Air Canada : 16 blessés à cause d’un pilote « à l’ouest »

En janvier 2011, seize personnes ont été blessées au cours d’un vol Toronto-Zurich. La thèse de l’erreur humaine est aujourd’hui évoquée.

0
2230

Y’a-t-il un pilote dans l’avion ? C’est ce qu’ont dû se demander les passagers d’un vol d’Air Canada, reliant Toronto à Zürich, le 13 janvier 2011. Seize d’entre eux ont été blessés suite à la chute soudaine de l’appareil. Un rapport, publié hier par le bureau de la sécurité de transports du Canada, dénonce une erreur humaine.

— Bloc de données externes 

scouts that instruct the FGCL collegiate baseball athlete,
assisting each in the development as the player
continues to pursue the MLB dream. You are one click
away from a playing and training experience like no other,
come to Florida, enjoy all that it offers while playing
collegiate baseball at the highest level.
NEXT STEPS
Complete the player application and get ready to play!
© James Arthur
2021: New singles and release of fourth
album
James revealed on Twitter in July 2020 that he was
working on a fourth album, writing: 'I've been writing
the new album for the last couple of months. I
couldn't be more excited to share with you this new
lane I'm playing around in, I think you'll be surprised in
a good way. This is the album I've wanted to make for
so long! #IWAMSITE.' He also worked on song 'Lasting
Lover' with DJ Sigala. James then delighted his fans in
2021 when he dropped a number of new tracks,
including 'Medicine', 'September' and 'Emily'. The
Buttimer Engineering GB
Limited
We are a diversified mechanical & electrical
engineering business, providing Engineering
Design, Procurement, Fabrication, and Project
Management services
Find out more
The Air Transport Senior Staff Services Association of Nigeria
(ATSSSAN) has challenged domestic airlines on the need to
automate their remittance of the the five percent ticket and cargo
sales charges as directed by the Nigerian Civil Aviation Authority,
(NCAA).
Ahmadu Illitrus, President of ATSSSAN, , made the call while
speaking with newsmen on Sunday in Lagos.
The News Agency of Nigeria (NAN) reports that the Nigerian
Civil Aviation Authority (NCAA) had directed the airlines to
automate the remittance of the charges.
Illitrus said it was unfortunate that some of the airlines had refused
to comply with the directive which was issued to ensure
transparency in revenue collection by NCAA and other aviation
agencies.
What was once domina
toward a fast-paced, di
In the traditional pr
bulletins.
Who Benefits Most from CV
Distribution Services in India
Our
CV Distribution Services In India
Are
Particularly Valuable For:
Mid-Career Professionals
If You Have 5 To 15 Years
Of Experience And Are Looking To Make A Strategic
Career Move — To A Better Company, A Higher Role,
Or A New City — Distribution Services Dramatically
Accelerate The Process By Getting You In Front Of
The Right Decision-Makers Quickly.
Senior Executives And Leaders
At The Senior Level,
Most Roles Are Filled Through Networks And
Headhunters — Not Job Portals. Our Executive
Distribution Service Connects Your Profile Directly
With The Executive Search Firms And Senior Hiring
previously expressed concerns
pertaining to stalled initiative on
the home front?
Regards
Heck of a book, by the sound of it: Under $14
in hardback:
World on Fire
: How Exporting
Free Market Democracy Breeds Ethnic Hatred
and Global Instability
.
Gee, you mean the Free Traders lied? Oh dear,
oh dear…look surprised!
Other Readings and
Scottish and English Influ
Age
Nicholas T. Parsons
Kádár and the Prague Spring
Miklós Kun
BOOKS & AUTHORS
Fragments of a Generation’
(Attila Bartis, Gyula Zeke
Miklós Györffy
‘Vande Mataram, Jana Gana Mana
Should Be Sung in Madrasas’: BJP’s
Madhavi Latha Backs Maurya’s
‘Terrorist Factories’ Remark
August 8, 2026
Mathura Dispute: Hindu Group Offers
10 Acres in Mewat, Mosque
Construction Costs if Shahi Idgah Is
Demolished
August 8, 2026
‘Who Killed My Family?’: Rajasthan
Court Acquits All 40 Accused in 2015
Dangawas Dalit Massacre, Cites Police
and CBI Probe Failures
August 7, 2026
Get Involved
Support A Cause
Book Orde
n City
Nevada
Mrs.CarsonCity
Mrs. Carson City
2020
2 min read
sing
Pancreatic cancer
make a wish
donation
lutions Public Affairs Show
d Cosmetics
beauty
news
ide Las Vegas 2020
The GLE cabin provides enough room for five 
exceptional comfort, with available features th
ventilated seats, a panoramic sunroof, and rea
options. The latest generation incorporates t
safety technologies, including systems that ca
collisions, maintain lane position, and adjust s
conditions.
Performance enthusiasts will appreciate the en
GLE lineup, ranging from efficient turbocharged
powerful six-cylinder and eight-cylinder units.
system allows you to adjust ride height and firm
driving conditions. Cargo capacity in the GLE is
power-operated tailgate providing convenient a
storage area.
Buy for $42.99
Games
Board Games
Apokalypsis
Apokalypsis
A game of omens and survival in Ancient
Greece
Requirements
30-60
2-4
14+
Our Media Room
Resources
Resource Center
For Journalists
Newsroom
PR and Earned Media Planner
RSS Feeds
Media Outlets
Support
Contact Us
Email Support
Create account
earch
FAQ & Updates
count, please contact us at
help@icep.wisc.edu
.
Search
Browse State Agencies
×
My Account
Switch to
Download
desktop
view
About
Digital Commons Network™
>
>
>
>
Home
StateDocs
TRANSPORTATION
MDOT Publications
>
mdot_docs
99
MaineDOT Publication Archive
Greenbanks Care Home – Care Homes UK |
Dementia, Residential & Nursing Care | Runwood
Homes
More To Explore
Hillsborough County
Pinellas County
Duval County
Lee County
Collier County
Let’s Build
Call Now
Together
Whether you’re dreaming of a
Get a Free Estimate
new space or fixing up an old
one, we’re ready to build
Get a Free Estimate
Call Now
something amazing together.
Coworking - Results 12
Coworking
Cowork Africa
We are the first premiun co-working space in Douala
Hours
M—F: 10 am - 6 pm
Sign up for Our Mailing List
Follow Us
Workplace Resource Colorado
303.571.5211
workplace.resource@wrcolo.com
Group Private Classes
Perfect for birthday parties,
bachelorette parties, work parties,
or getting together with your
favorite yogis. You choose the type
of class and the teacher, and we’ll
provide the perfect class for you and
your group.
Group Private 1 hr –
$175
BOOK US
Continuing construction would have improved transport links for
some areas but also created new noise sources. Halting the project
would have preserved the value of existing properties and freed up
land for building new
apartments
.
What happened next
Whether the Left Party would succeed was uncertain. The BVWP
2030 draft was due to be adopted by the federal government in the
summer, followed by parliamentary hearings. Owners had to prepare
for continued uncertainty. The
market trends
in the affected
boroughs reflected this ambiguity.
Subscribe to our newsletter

A l’époque des faits, Isabelle Kinoblauch, manager générale d’Air Canada en Suisse, avait expliqué que ces seize personnes n’avaient pas attaché leur ceinture, alors que l’avion traversait une zone de turbulences. La vérité serait toute autre.

Une inertie du sommeil

Certes, les quatorze passagers et deux membres de l’équipage blessés dans la nuit du 13 janvier 2011 n’étaient pas attachés, mais la brusque plongée de 400 pieds (soit 120 mètres) de l’appareil n’était pas due à la traversée d’une zone de turbulences – qui a effectivement eu lieu – mais bel et bien à la maladresse du pilote de l’avion. Ce dernier, qui avait placé l’appareil sous pilote automatique le temps de se reposer, s’est réveillé brutalement et a mal évalué plusieurs données. Tout d’abord, il a pensé voir au loin un autre avion, alors qu’il s’agissait en réalité de la planète Vénus. Ensuite, il a cru qu’un avion de l’armée américaine, visible à l’œil nu, allait percuter le sien. Il a alors poussé le manche de commande, entraînant l’appareil dans une chute de 400 pieds. L’autre avion était en fait à 1000 pieds, soit 300 mètres, en-dessous de lui. Il n’y avait donc aucun danger.

D’après le rapport, le pilote aurait été victime d’une inertie du sommeil. Il se serait réveillé dans un état de confusion et de désorientation, ce qui expliquerait ce manque de cohérence.

Une fois ses esprits retrouvés, l’homme a remonté l’appareil de 800 pieds. Ces brutales montées-descentes ont entraîné la chute de plusieurs personnes qui ne s’étaient pas attachées.

Le « repos aux commandants » est autorisé sur les avions de ligne, pour une durée maximum de 40 minutes. Une fois réveillés, les pilotes sont censés attendre 15 minutes avant de reprendre les commandes, afin d’être sûrs d’avoir les idées bien claires.